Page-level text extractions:

--- START ---

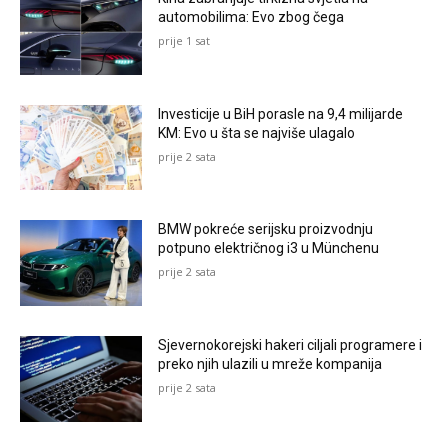
automobilima: Evo zbog čega
prije 1 sat
Investicije u BiH porasle na 9,4 milijarde
KM: Evo u šta se najviše ulagalo
prije 2 sata
BMW pokreće serijsku proizvodnju
potpuno električnog i3 u Münchenu
prije 2 sata
Sjevernokorejski hakeri ciljali programere i
preko njih ulazili u mreže kompanija
prije 2 sata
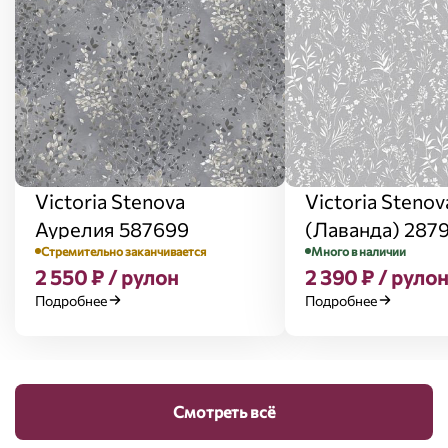
Victoria Stenova
Victoria Stenov
Аурелия 587699
(Лаванда) 287
Стремительно заканчивается
Много в наличии
2 550 ₽ / рулон
2 390 ₽ / рулон
Подробнее
Подробнее
Смотреть всё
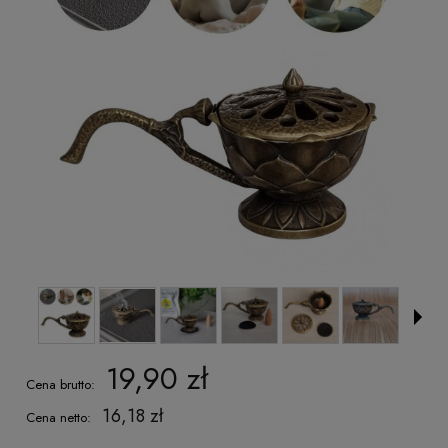
19,90 zł
Cena brutto:
16,18 zł
Cena netto:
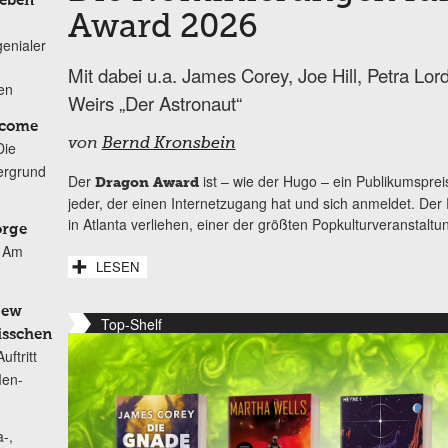
Leben
Award 2026
genialer
Mit dabei u.a. James Corey, Joe Hill, Petra Lo
ten
Weirs „Der Astronaut“
lcome
von
Bernd Kronsbein
Die
ergrund
Der
ist – wie der Hugo – ein Publikumsprei
Dragon Award
jeder, der einen Internetzugang hat und sich anmeldet. De
in Atlanta verliehen, einer der größten Popkulturveranstaltu
orge
Am
LESEN
New
Top-Shelf
isschen
ftritt
Men-
-,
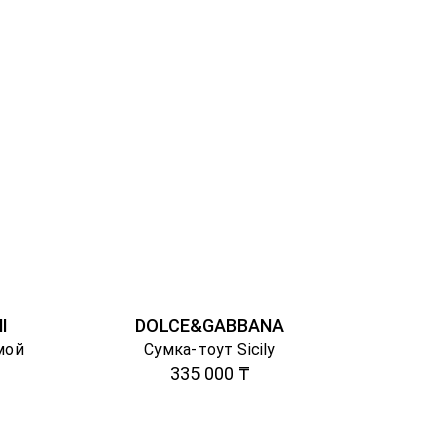
I
DOLCE&GABBANA
мой
Сумка-тоут Sicily
335 000 ₸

--- END ---

● **What is required**: Once the pictures are set aside, repeat each entry exactly as it stands.

● **Your response**:
automobilima: Evo zbog čega
prije 1 sat
Investicije u BiH porasle na 9,4 milijarde
KM: Evo u šta se najviše ulagalo
prije 2 sata
BMW pokreće serijsku proizvodnju
potpuno električnog i3 u Münchenu
prije 2 sata
Sjevernokorejski hakeri ciljali programere i
preko njih ulazili u mreže kompanija
prije 2 sata
Victoria Stenova
Victoria Stenov
Аурелия 587699
(Лаванда) 287
Стремительно заканчивается
Много в наличии
2 550 ₽ / рулон
2 390 ₽ / рулон
Подробнее
Подробнее
Смотреть всё
19,90 zł
Cena brutto:
16,18 zł
Cena netto:
Leben
Award 2026
genialer
Mit dabei u.a. James Corey, Joe Hill, Petra Lo
ten
Weirs „Der Astronaut“
lcome
von
Bernd Kronsbein
Die
ergrund
Der
ist – wie der Hugo – ein Publikumsprei
Dragon Award
jeder, der einen Internetzugang hat und sich anmeldet. De
in Atlanta verliehen, einer der größten Popkulturveranstaltu
orge
Am
LESEN
New
Top-Shelf
isschen
ftritt
Men-
-,
I
DOLCE&GABBANA
мой
Сумка-тоут Sicily
335 000 ₸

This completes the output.